Bayrou : Ce que je crois
Comme Mitterrand et Chirac avant lui, François Bayrou tente sa chance pour la troisième fois à l’élection présidentielle. Avec l’intime conviction d’être le seul à pouvoir rassembler, en 2012, les meilleurs de chaque camp.
Il sait bien que la fenêtre de tir qu’il discerne pour redresser la France – « Cette urgence qui, dit-il, est le temps pendant lequel il est encore possible d’agir » – a quelque chose à voir avec son propre destin. Mais il ne présente, curieusement, aucun signe de fébrilité. Détendu comme rarement il l’avait été depuis cette année 2007 qui le vit passer, sans préavis, du statut de troisième homme de l’élection présidentielle à celui de proscrit dont il était de bon ton de railler la solitude (« Il l’a bien cherché ! »), François Bayrou partage avec les paysans de son Béarn natal la tranquille certitude de savoir, avant les autres, quel temps il fera. Est-ce cette fameuse croyance en son étoile, que ses anciens amis, ralliés à Nicolas Sarkozy, assimilent volontiers à du “mysticisme” ? Même ses adversaires en conviennent : qui, sinon lui, a parlé le premier, en 2007, du poids croissant de la dette, quand d’autres, euphoriques, prônaient encore l’instauration de subprimes à la française ? Qui, en dehors de lui, a osé citer en exemple, ne serait-ce qu’une fois, la politique du socialiste allemand Gerhard Schröder qui, pour sauver son pays du déclassement, lui imposa une cure de rigueur sans précédent, en dépit de la défaite électorale qu’il risquait… et qu’il récolta ?

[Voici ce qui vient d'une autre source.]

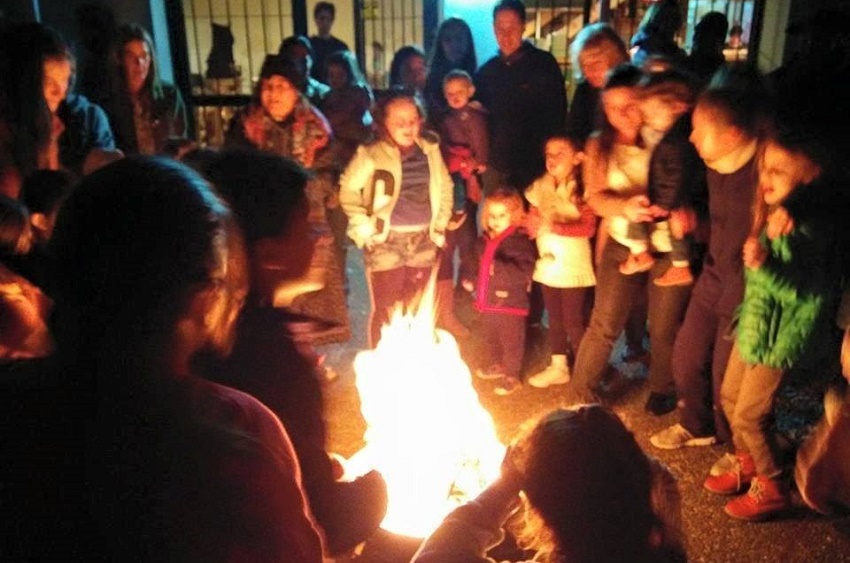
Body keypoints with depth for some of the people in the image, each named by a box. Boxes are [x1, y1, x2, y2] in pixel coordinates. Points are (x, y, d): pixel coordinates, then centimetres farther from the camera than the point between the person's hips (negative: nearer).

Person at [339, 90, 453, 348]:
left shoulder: (430, 149, 3)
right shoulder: (371, 154, -9)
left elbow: (445, 188, 14)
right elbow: (348, 190, -3)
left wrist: (440, 224, 8)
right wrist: (363, 227, -7)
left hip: (423, 241, 4)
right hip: (386, 241, -4)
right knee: (387, 308, 0)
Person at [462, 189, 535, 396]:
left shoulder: (519, 240, -17)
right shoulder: (485, 240, 8)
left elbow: (524, 272, -26)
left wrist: (499, 267, -34)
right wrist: (473, 283, 11)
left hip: (510, 303, -8)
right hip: (488, 301, 8)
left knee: (511, 341, 4)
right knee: (488, 338, 23)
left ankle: (512, 376, 18)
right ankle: (495, 366, 43)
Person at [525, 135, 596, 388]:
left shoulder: (580, 190, -10)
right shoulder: (541, 189, 7)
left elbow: (588, 227, -19)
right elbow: (532, 222, 13)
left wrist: (555, 226, -24)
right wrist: (534, 223, -10)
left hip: (574, 267, -6)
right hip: (548, 265, 6)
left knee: (575, 323, 0)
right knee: (555, 319, 15)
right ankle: (558, 367, 28)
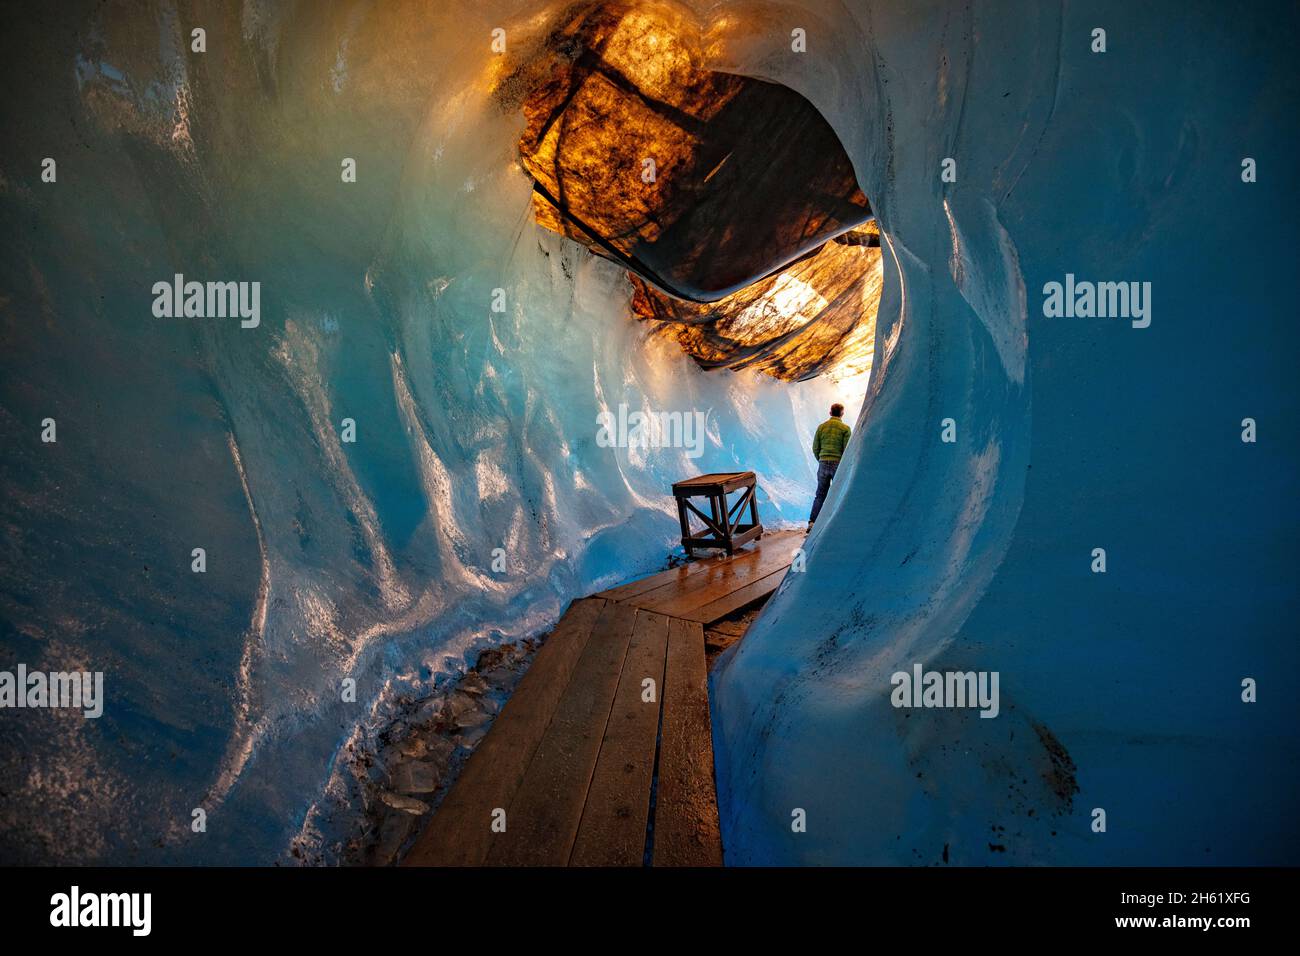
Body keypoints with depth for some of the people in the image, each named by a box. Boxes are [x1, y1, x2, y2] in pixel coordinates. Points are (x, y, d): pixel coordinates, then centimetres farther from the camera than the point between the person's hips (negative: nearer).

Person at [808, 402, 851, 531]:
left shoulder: (821, 427, 7)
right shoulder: (845, 428, -4)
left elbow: (815, 448, 6)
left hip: (823, 464, 3)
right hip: (839, 464, -3)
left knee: (821, 494, 8)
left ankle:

Deux ans après Abus de pouvoir, procès en règle de la politique et du style de Nicolas Sarkozy, Bayrou quitte désormais la critique pour la proposition. Avec 2012, état d’urgence (Plon), il dresse, en un peu plus de 150 pages, les grandes lignes du redressement qu’il appelle de ses voeux. Hervé Morin et Jean-Louis Borloo, qui ont rompu avec Sarkozy, l’accusent-ils de s’en rapprocher, au motif qu’il n’en fait plus sa cible principale ? Il rit : « C’est eux qui ont un problème avec Sarkozy, pas moi ! Ils ont été ses ministres et ne se sont mis à le critiquer qu’après avoir compris que ni l’un ni l’autre ne serait son premier ministre. Et ils me reprochent, à moi, d’être complaisant ? Je suis comme en 2007 : libre. Libre de le désapprouver, et je ne m’en prive pas. Et libre de l’approuver, par exemple sur la règle d’or d’équilibre budgétaire, ou l’intervention en Libye, que j’ai soutenues. » Bayrou a-t-il, du coup, gagné en sérénité ? Il ne récuse pas le terme. « En 2007, j’étais en guerre, en colère qu’on refuse de voir les nuages qui s’amoncelaient. Aujourd’hui que l’orage a éclaté, il n’y a plus à discuter, il faut agir. Et de droite, comme de gauche, toutes les bonnes volontés sont les bienvenues… Le défi est enthousiasmant ».